[Opening Provided data section]

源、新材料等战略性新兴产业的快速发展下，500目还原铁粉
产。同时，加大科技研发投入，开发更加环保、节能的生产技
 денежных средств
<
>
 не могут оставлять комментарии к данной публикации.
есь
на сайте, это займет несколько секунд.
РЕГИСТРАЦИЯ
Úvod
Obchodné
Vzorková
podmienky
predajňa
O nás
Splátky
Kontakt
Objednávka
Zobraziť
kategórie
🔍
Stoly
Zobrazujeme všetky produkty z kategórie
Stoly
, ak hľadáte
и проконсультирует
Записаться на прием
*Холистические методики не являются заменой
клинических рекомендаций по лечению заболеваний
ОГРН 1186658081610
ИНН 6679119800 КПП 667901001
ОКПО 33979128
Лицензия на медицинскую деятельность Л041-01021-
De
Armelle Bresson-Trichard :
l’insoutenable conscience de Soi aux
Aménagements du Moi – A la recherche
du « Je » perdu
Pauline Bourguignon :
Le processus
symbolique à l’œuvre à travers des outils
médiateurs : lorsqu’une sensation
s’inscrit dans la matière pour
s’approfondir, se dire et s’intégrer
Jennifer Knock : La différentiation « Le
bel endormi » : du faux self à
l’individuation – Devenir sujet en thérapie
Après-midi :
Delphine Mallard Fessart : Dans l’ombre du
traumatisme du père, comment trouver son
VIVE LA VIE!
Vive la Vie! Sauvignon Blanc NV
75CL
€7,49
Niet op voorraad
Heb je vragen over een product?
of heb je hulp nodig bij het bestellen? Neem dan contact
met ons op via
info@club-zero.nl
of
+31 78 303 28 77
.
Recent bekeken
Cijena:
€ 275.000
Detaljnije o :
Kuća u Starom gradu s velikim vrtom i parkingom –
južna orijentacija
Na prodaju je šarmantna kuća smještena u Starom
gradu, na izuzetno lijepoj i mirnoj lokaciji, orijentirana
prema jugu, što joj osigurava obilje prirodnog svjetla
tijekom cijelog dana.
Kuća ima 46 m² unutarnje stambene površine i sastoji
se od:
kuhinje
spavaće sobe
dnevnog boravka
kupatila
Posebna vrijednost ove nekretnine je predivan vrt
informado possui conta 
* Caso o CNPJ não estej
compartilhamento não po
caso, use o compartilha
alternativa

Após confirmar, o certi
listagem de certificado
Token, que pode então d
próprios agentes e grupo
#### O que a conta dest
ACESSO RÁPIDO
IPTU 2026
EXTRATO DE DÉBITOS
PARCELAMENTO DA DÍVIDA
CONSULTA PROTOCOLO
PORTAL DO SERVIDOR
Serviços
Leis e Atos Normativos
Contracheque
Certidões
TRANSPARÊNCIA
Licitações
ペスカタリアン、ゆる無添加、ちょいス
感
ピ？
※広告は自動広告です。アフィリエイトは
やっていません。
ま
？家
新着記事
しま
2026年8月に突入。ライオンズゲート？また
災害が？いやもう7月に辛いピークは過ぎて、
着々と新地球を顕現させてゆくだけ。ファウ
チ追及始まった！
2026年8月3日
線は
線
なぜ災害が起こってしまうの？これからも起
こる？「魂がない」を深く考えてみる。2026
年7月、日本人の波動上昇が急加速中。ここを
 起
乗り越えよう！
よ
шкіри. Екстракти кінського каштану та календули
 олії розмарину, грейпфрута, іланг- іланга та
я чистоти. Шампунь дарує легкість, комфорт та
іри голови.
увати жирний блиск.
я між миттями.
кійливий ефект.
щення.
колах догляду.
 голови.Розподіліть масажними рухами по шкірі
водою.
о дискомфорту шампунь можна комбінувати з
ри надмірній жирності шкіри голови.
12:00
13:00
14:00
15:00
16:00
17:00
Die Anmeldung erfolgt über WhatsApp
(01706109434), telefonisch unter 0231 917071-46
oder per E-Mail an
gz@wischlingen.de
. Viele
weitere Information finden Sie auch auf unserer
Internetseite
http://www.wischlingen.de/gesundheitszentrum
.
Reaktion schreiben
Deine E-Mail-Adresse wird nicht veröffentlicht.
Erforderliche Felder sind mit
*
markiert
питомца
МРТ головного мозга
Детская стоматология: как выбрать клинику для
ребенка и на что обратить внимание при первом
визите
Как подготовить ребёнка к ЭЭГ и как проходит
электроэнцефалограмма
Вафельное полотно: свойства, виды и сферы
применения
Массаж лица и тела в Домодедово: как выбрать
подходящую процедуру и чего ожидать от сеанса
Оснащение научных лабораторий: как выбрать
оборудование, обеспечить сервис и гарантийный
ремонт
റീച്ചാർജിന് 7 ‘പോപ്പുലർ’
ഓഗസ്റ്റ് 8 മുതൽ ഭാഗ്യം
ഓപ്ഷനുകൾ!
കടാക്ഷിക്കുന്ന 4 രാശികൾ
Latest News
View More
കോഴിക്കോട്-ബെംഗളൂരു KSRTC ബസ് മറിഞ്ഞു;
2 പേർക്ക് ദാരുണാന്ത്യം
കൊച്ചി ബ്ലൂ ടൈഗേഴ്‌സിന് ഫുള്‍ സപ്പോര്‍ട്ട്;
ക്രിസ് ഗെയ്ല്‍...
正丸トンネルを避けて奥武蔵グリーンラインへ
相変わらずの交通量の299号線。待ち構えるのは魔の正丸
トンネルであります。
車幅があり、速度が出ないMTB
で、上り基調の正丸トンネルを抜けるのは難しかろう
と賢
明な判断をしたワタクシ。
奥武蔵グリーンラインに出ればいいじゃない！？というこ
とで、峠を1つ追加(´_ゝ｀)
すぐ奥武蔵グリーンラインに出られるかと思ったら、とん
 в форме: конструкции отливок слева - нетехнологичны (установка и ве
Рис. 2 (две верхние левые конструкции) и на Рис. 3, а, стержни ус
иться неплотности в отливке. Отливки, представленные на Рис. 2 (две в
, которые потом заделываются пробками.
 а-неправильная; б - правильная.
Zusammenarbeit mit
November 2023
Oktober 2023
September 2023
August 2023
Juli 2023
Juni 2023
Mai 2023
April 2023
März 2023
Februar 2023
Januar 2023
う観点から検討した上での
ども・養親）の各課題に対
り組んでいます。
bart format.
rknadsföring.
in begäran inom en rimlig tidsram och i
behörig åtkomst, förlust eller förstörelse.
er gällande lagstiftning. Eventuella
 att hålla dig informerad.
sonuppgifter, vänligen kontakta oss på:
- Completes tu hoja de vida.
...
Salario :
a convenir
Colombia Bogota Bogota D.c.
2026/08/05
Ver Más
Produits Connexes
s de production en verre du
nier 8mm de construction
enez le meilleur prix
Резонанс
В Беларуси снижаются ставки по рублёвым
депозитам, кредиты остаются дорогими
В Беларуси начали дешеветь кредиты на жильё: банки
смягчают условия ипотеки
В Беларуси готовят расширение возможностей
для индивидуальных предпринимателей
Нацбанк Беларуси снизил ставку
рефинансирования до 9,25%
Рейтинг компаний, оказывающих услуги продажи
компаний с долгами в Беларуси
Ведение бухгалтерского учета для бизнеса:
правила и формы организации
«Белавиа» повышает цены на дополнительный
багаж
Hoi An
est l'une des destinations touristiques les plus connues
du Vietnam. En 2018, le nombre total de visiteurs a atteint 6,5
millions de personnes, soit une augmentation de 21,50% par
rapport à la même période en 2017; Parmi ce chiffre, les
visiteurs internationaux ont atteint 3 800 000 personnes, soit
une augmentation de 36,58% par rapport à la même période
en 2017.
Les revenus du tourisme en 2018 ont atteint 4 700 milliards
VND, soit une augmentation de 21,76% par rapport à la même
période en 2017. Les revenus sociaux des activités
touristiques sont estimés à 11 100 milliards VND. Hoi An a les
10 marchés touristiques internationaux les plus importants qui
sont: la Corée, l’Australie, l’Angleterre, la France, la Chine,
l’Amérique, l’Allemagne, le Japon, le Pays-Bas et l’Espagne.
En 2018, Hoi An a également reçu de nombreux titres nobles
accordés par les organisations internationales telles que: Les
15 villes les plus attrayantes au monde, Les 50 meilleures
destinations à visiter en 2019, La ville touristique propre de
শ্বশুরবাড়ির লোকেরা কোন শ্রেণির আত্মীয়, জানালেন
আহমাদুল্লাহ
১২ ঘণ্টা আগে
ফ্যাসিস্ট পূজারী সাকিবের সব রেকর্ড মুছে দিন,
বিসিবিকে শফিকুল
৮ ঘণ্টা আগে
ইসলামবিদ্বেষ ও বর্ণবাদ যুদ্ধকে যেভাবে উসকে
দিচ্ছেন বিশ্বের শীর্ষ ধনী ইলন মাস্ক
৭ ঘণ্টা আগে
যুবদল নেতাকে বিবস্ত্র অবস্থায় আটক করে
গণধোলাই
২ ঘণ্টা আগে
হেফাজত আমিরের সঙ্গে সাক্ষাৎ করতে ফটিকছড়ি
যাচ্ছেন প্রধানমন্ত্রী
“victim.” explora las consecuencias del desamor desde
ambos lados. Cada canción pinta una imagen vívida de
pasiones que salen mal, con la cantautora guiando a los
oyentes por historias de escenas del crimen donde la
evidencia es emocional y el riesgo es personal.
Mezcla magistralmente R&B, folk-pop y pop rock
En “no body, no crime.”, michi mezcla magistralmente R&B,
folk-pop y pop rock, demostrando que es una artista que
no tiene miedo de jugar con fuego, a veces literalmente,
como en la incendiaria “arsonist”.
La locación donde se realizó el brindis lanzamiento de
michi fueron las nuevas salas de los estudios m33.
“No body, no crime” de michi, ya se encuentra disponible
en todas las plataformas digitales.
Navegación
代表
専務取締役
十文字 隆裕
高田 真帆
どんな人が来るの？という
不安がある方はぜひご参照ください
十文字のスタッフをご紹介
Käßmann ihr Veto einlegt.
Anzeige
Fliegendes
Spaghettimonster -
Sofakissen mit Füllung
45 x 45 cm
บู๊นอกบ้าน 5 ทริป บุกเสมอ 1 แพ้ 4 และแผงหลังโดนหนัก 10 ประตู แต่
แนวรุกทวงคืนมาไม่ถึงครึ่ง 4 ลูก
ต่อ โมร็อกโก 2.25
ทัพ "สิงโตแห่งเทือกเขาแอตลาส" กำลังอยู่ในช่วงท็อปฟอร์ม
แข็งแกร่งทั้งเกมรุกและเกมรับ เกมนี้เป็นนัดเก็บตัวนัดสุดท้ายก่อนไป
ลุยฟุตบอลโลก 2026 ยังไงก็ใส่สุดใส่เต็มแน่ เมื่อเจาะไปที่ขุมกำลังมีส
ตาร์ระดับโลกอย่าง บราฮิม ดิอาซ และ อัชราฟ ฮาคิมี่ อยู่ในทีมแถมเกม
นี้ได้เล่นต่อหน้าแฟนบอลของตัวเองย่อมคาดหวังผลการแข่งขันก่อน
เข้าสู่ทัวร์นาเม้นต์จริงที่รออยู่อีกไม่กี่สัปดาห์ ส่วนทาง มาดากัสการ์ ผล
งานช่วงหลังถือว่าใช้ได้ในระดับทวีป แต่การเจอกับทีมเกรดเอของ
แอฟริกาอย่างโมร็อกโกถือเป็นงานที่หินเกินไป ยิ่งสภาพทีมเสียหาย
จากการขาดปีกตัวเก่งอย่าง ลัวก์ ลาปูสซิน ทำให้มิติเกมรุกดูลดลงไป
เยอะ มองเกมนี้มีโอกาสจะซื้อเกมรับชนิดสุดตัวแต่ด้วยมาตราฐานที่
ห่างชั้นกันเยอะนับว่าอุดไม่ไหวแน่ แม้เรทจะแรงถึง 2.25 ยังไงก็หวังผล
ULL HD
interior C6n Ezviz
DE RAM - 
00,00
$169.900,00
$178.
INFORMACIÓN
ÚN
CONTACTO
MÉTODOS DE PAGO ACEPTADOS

[Closing Provided data section]

> _Problem to solve_: Copy every line, starting at the first of the rows above and continuing through the line that contains "symbolique à l’œuvre à travers des outils". Keep both of those end lines.

> _Result of the exercise_:
源、新材料等战略性新兴产业的快速发展下，500目还原铁粉
产。同时，加大科技研发投入，开发更加环保、节能的生产技
 денежных средств
<
>
 не могут оставлять комментарии к данной публикации.
есь
на сайте, это займет несколько секунд.
РЕГИСТРАЦИЯ
Úvod
Obchodné
Vzorková
podmienky
predajňa
O nás
Splátky
Kontakt
Objednávka
Zobraziť
kategórie
🔍
Stoly
Zobrazujeme všetky produkty z kategórie
Stoly
, ak hľadáte
и проконсультирует
Записаться на прием
*Холистические методики не являются заменой
клинических рекомендаций по лечению заболеваний
ОГРН 1186658081610
ИНН 6679119800 КПП 667901001
ОКПО 33979128
Лицензия на медицинскую деятельность Л041-01021-
De
Armelle Bresson-Trichard :
l’insoutenable conscience de Soi aux
Aménagements du Moi – A la recherche
du « Je » perdu
Pauline Bourguignon :
Le processus
symbolique à l’œuvre à travers des outils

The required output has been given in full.